#### What to produce:
The following data needs to be repeated exactly, with all images excluded.

[Household object detections]
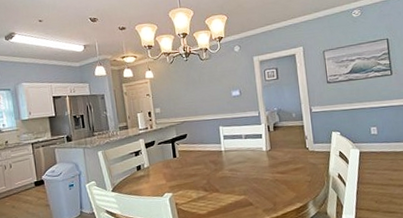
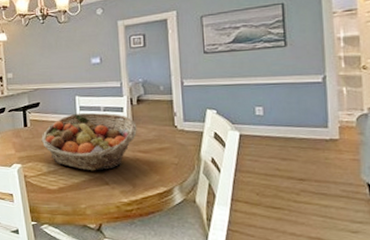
fruit basket: none [189,140,275,194] -> present [41,112,137,171]

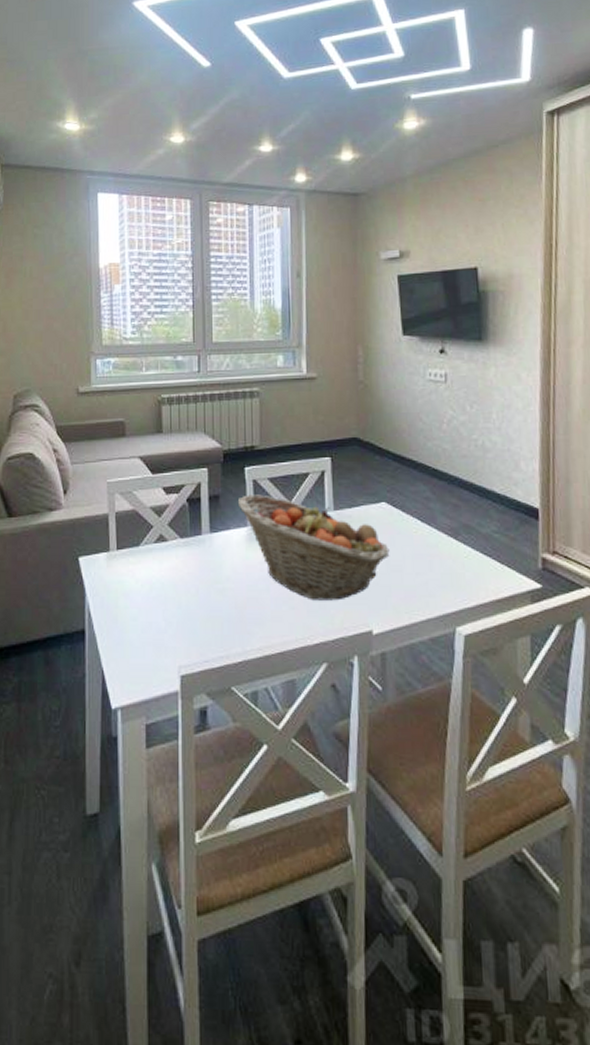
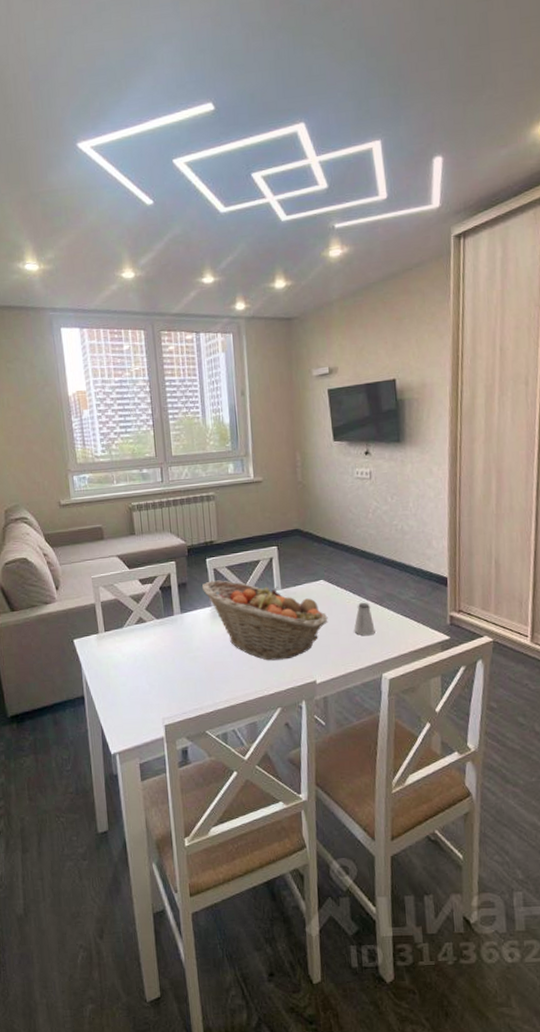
saltshaker: none [421,533,448,577] -> present [354,602,375,636]

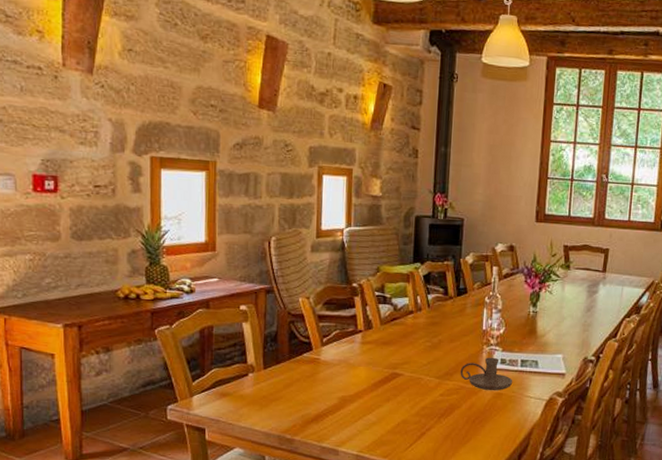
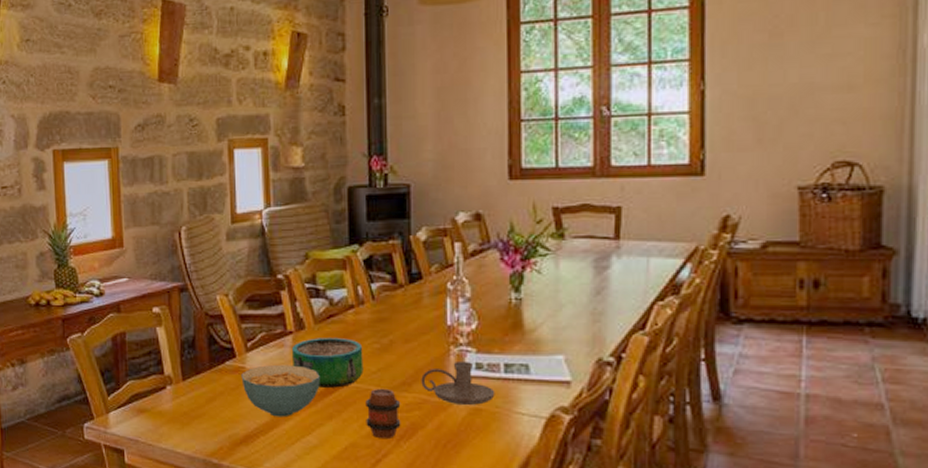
cereal bowl: none [316,357,382,400] -> present [241,364,320,418]
decorative bowl: none [360,336,418,377] -> present [291,338,364,388]
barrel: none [415,377,444,417] -> present [365,388,401,440]

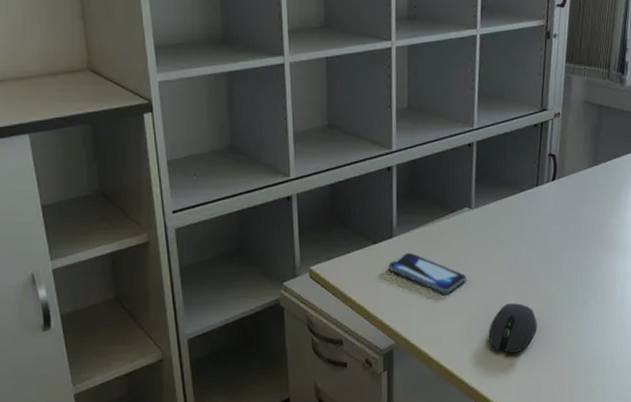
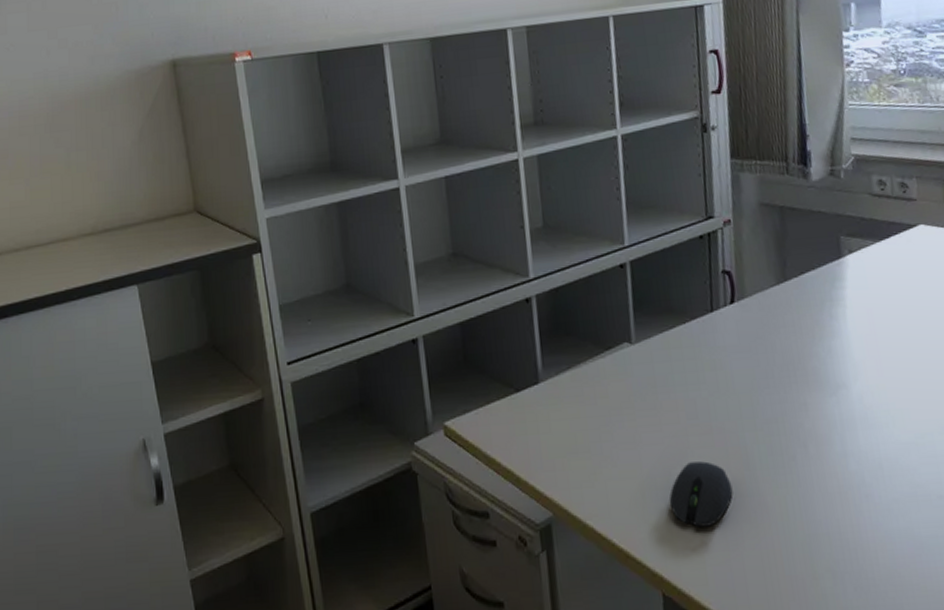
smartphone: present [387,252,467,294] -> none [535,400,635,452]

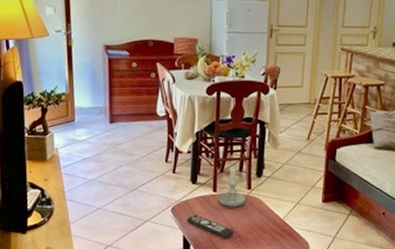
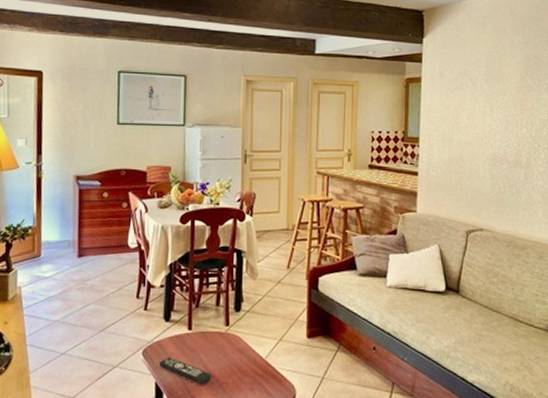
candle: present [218,167,247,207] -> none [193,301,225,347]

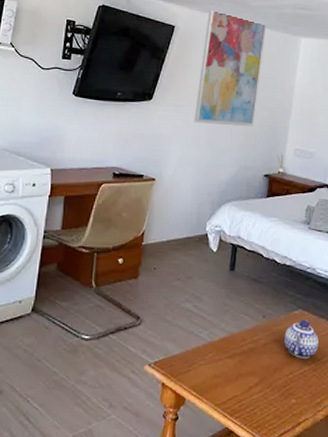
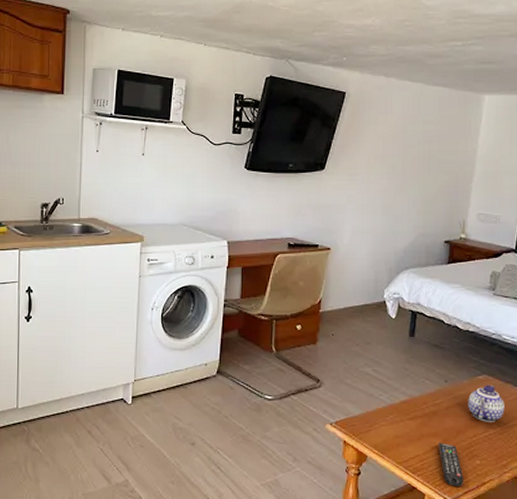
wall art: present [194,8,267,127] -> none [368,70,446,193]
remote control: none [256,382,281,429] -> present [438,443,464,488]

#### Answer area:
fruit basket: none [189,140,275,194] -> present [41,112,137,171]

saltshaker: none [421,533,448,577] -> present [354,602,375,636]

cereal bowl: none [316,357,382,400] -> present [241,364,320,418]
decorative bowl: none [360,336,418,377] -> present [291,338,364,388]
barrel: none [415,377,444,417] -> present [365,388,401,440]

smartphone: present [387,252,467,294] -> none [535,400,635,452]

candle: present [218,167,247,207] -> none [193,301,225,347]

wall art: present [194,8,267,127] -> none [368,70,446,193]
remote control: none [256,382,281,429] -> present [438,443,464,488]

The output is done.